TO DO: Return, exactly and with nothing added, the line with "backpack: none [138,281,213,390]" together with all lines after it through the end of the data below. No pictures belong in the copy.

═══ DATA SECTION

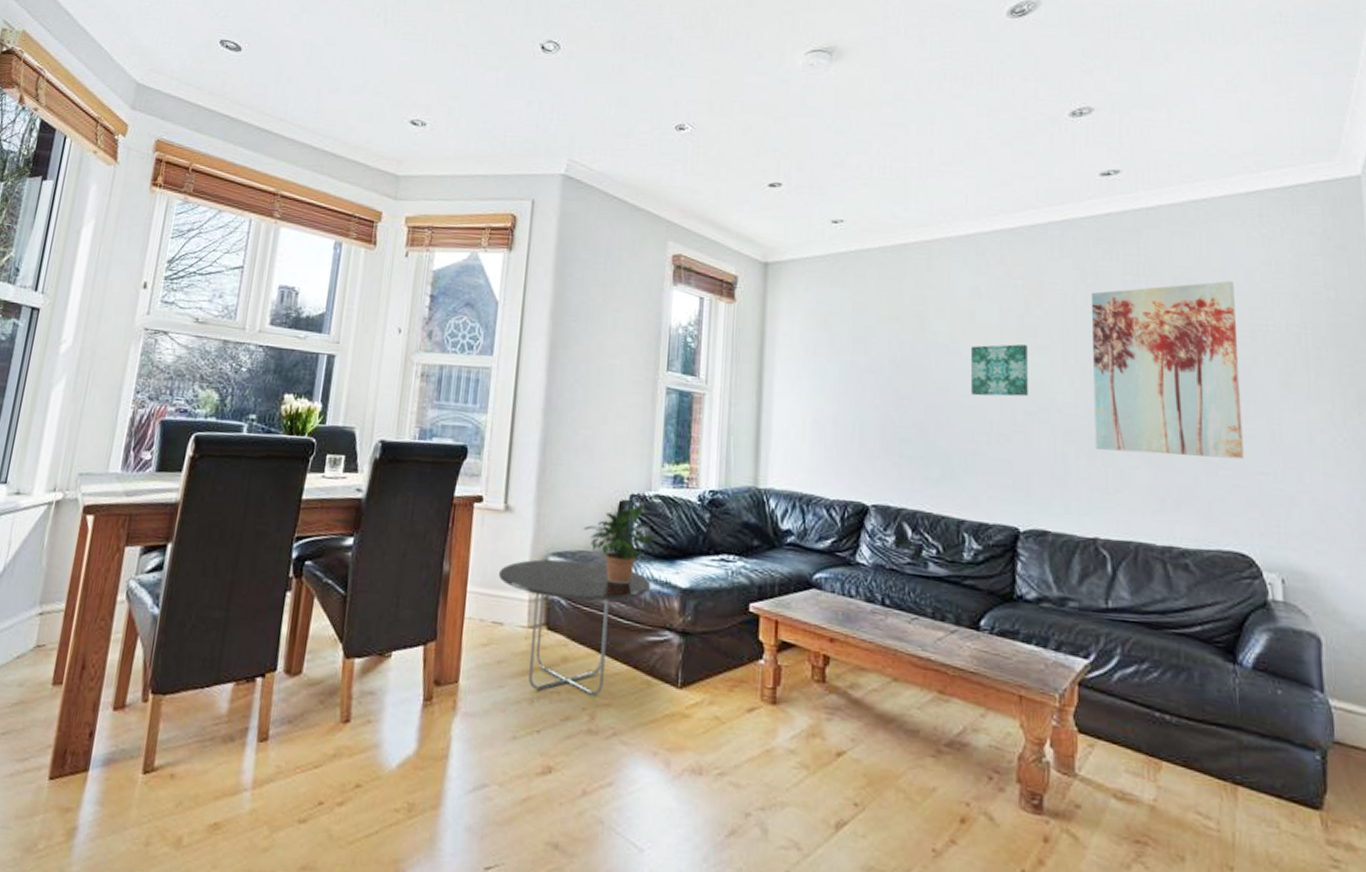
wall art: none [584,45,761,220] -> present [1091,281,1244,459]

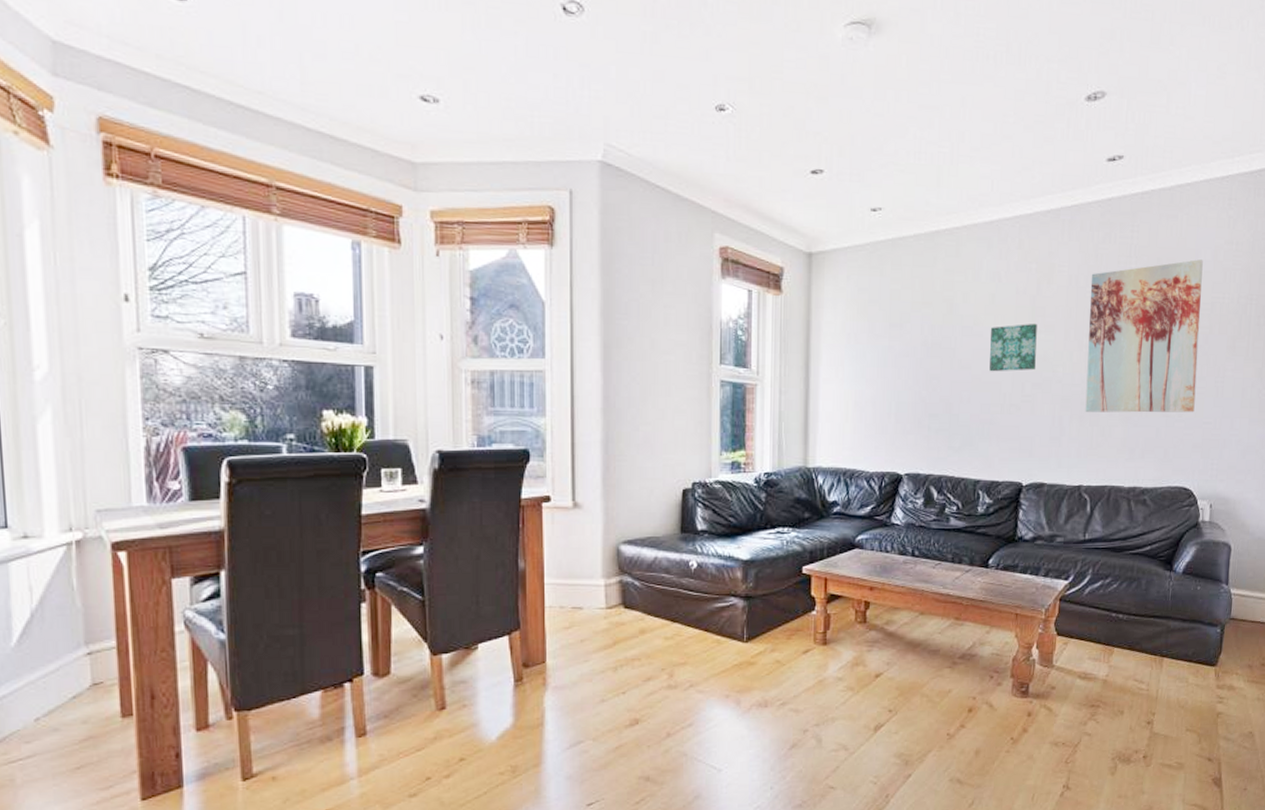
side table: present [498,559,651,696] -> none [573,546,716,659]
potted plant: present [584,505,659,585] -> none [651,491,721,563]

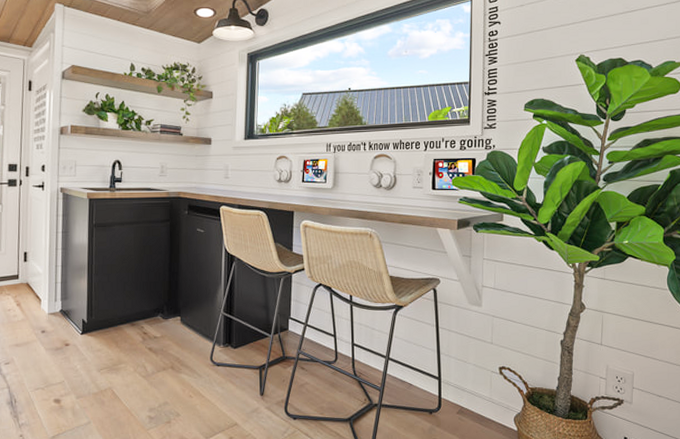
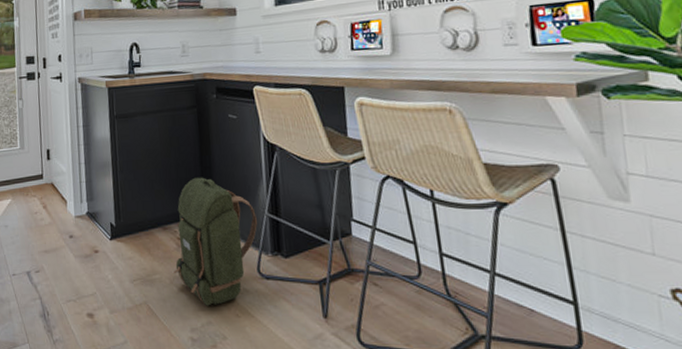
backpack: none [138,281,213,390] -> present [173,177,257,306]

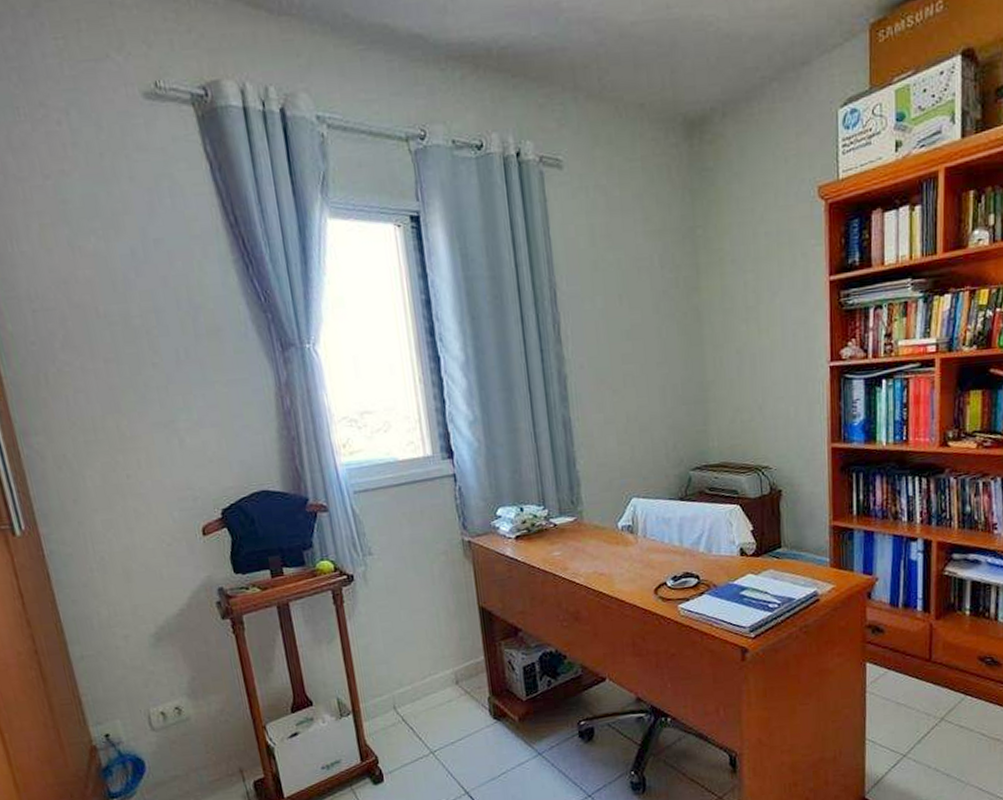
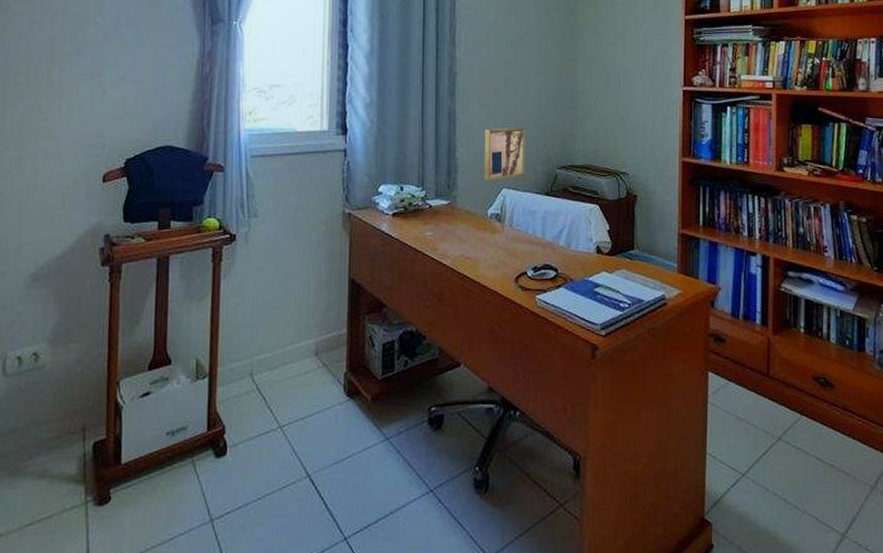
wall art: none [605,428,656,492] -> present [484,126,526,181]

══════

SOLUTION TO THIS EXERCISE:
backpack: none [138,281,213,390] -> present [173,177,257,306]

wall art: none [605,428,656,492] -> present [484,126,526,181]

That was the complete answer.